Jain has become popular in golf’s Instagram merchandise universe, routinely and almost immediately selling out of product offerings ranging from six-club carry holsters to sunglasses and stuffed Jains. An animated series is in the works, as well as books and other spinoff content. Back in his garage, Hovsepian reads a thank-you email from a young mother in California who recently bought several Jain items online and says that her son is now “fascinated” by golf. “I read it in the car and immediately started bawling,” he says.

“Nothing Chris does is for himself,” says Ben Boskovich, editor of Skratch. “He puts the brand, the audience he seeks and his own toddler’s point of view ahead of all of the noise that can exist in this space if you let it. I don’t know that there’s a much more exciting and creatively fulfilling outlet for kids who are either curious about golf or whose parents want to introduce them to it in a whole new way.”

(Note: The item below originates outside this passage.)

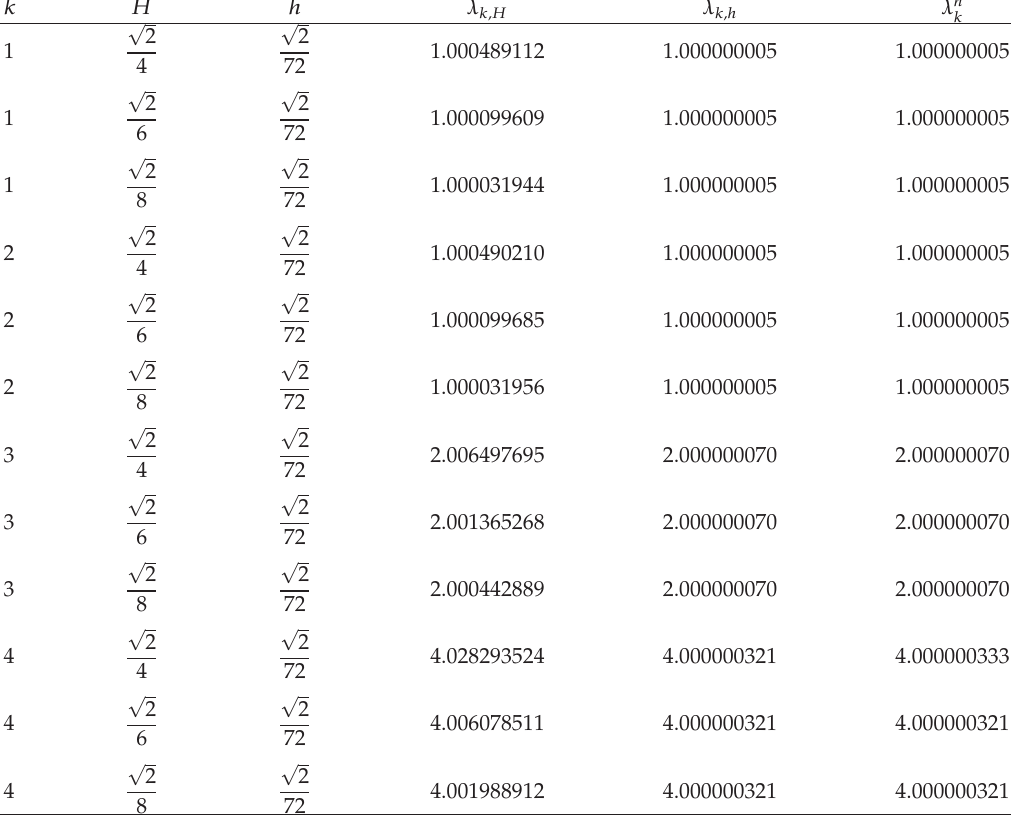
Table 2: The results on the square by Scheme 1 (cid:4) P 2 - P 1 element (cid:5) for eigenvalue problem of electric field (cid:4) r (cid:3) 0 (cid:5) . k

Long term, Hovsepian wants Jain’s synergy map to produce a professional golfer. Until then, he’s pushing the Jain moniker to symbolize that golf is played here and kids are welcome. To that end, he’s focused on creating dedicated spaces for kids at PGA and LPGA tour events. Like the rest of the Jain brand, this goal is fueled by his own experience. “You pay for tickets and finally find parking,” he says, already exasperated, “then you walk 30 minutes to the entrance. It’s hot. By the time you get through the gates, your kid is tired and just wants a Popsicle. Now you have to tell them to be quiet because Scottie Scheffler is hitting. Why not have a dedicated area for kids where they can learn about the game, hit some shots and goof off while parents catch their breath?”

Jain Golf No. 34
Arnie Palmies, anyone?

His prototype was put into practice in April at the LPGA’s JM Eagle LA Championship. Kids buzzed around bounce houses, art stations and massive Jain mascots. “THE DREAM,” Hovsepian wrote on Jain’s Instagram. “Can’t wait to do more of this forever.”

Among the myriad effects the 2020 pandemic had on golf, the influx of creativity and investment from nontraditional golf spaces might be the hardest to quantify. Even casual golf fans have no doubt noticed a tsunami of new golf apparel brands, equipment start-ups and tech gizmos. There are even venture-capital funds dedicated solely to seeding golf brands. But unlike many of the post-COVID golf companies, Jain seems to have a uniquely clear mission. Selling shirts is a means to a more important end: making kids fall in love with golf.

To do this, each touchpoint must be on point: fun, lighthearted, vibrant and endearingly childish. The brand’s Instagram follows Jain as it travels across the golf world: sprawling out on the front lawn at Pinehurst, wandering around TGL’s SoFi Center, floating in a raft around the island green at TPC Sawgrass. A new T-shirt design spells out “The Loop Theory” on the back: “Breathe big, touch that grass, find your rhythm, believe in magic & enjoy the loop—one day you’ll remember this game was always here to bring you back to yourself.” It’s all pure, colorful, wholesome fun, even when the mechanics of running a business and raising a family often can be anything but.

Hovsepian admits he’s dug deep into his music-career savings and drained his 401(k) to make ends meet while connecting the dots on his synergy map. Is there pressure? Absolutely. Does it faze him? Absolutely not. “I like when things feel uncomfortable,” Hovsepian says. “Thankfully, Nat is a little bit more risk averse, so we have balance.”

Whether or not Jain Golf reaches Disney synergy levels remains to be seen. In some ways, that will depend on the gatekeepers of one of the world’s oldest and most historically proud games buying into the unusual vision laid across Hovsepian’s garage wall. It also will come down to the evolution of this character that Hovsepian believes so deeply in, and its ability to connect with children. So, he keeps working, because he can already see the early returns.

“My daughter has asked me to go to the golf course thousands of times since I started Jain,” Hovsepian says as Ella watches Bluey on the couch in the garage. “I’m already successful.”